Fishbowler

I make art in strange places and blog about it.

“I Can Break Dance When the Spirit Moves Me” Goldfield Journal #18

I got pulled over today for not having my headlights turned on in the Trans Am. It was 2 in the afternoon. Wide open stretches inspire a kind of roadway delirium and the powers that be insist we make our car’s presence known out here to divert disaster. I have to go to court now. My license is good. Thank Buddha for that. They just want to know this car is registered and insured. I must present proof of that.

Michael Mark is convinced that the sheriff’s department is after him. It seems to be true. The Trans Am is his and it stands out.

Changing the subject, um, let’s see, oh, I dunno, the end of the world?

As of late, the government has started to assert itself, from what I’m gathering. The Feds are cracking down on California and its legalized marijuana. I’m not even the biggest fan of legalizing it, but it seems like a war of the body building variety.

You know how there’s weight lifting competition and then there’s body building? One is more aligned with aesthetics while weight lifting wins with numbers, statistics. What we’re seeing in California, with federal bureaucracy backing the State’s government into a corner, it’s the show of power that the federal government is seeing most valuable in this kind of skirmish. They want to use this as a show of force; they flex for their national audience.

Very recently, neo-hippies have taken over Wall Street, in demonstration, and there were similar kind of strong arm moves by policing forces against protestors. The hierarchy is trying to remind us that they are more powerful than we. A state is nothing, federal is everything. They’re drawing clear distinctions for anyone paying attention. Aldus Huxley saw it coming eighty years ago.

DATA SECTION:
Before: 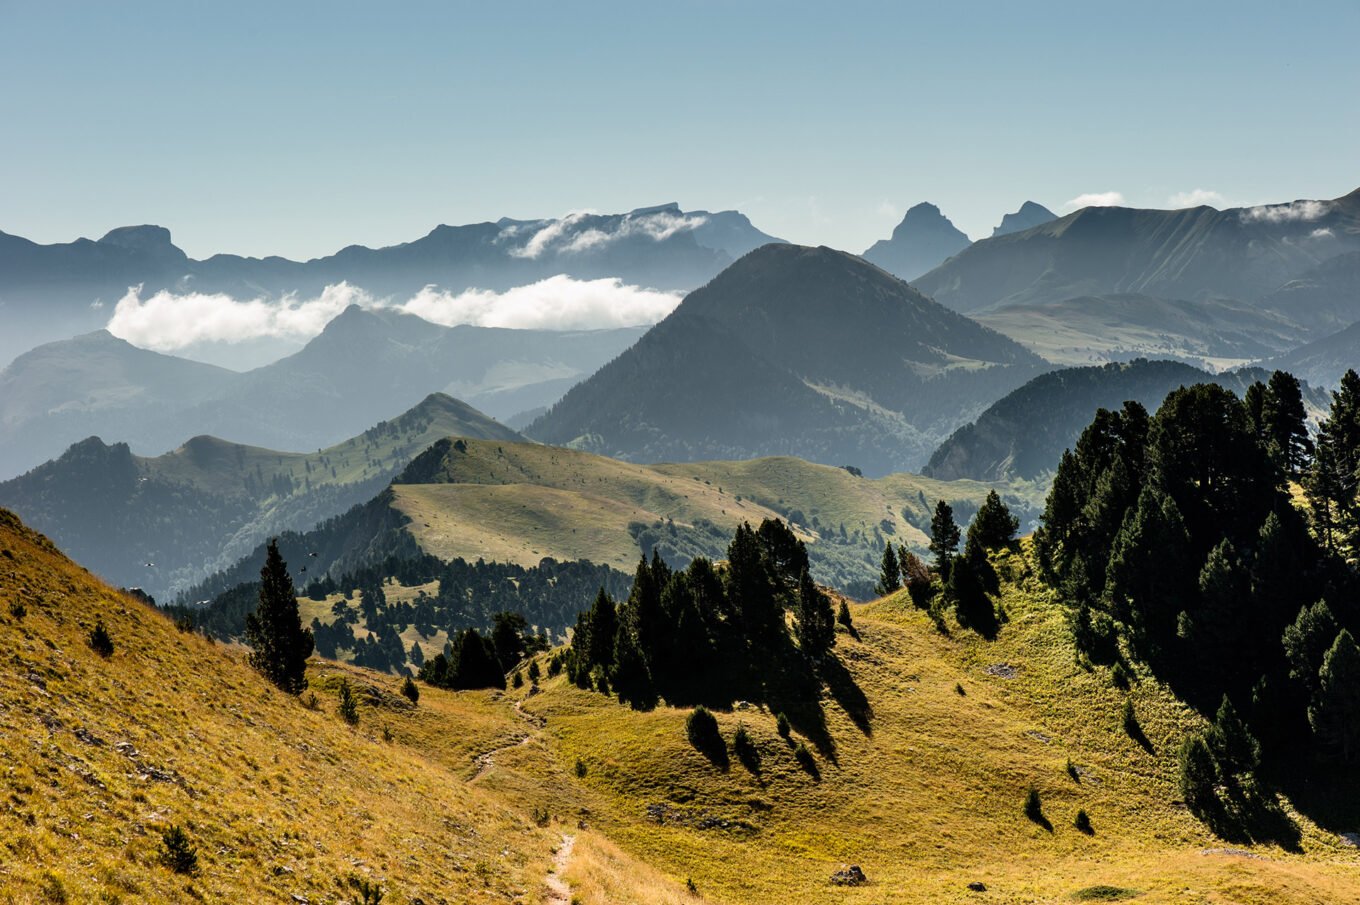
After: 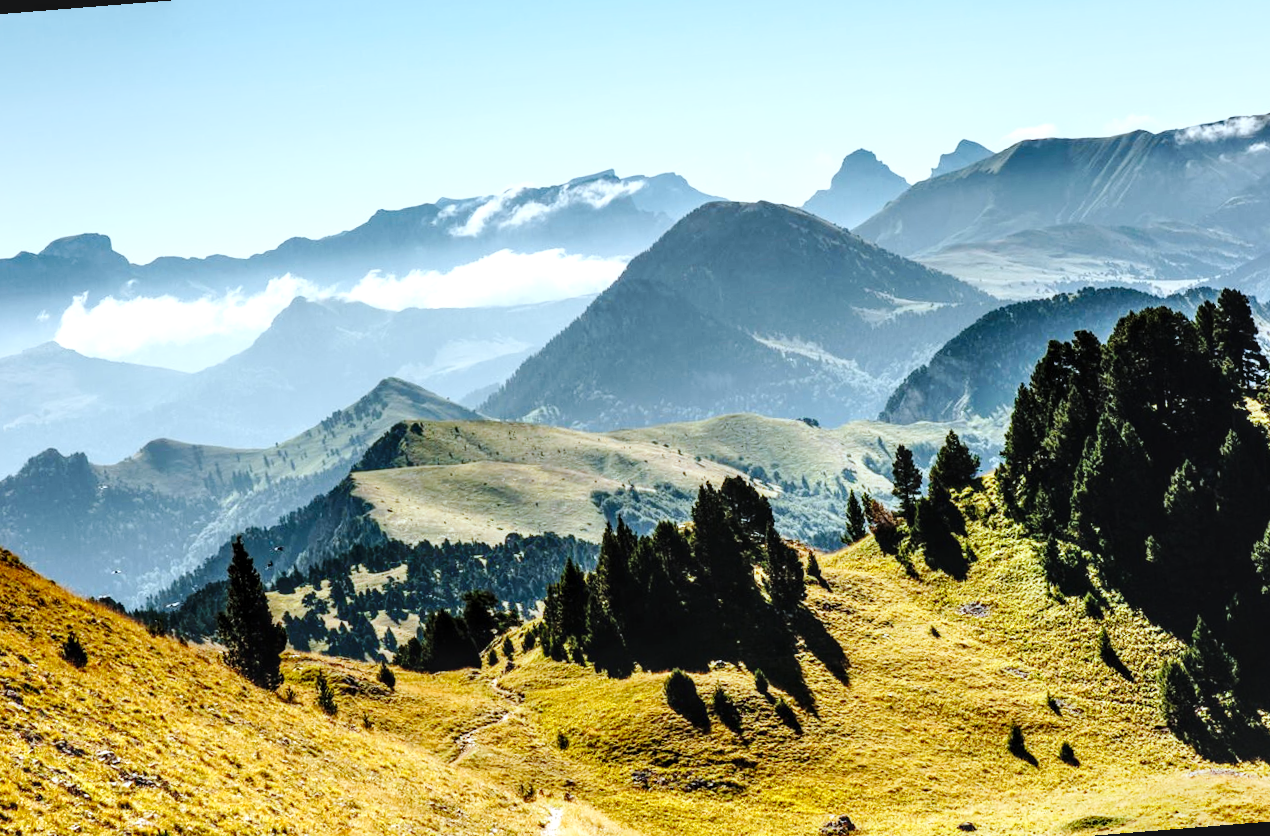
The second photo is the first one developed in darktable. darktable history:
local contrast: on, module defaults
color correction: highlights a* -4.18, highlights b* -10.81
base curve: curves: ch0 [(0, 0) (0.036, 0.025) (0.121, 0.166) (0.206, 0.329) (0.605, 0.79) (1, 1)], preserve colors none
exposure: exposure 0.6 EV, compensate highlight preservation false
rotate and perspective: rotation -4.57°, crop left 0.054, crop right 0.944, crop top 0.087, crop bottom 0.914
---
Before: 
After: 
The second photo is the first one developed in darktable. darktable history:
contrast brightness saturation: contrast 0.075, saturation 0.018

PROBLEM STATEMENT:
In the blog entry, what was the writer pulled over for?

PROBLEM SOLUTION:
Not having the headlights on in the Trans Am.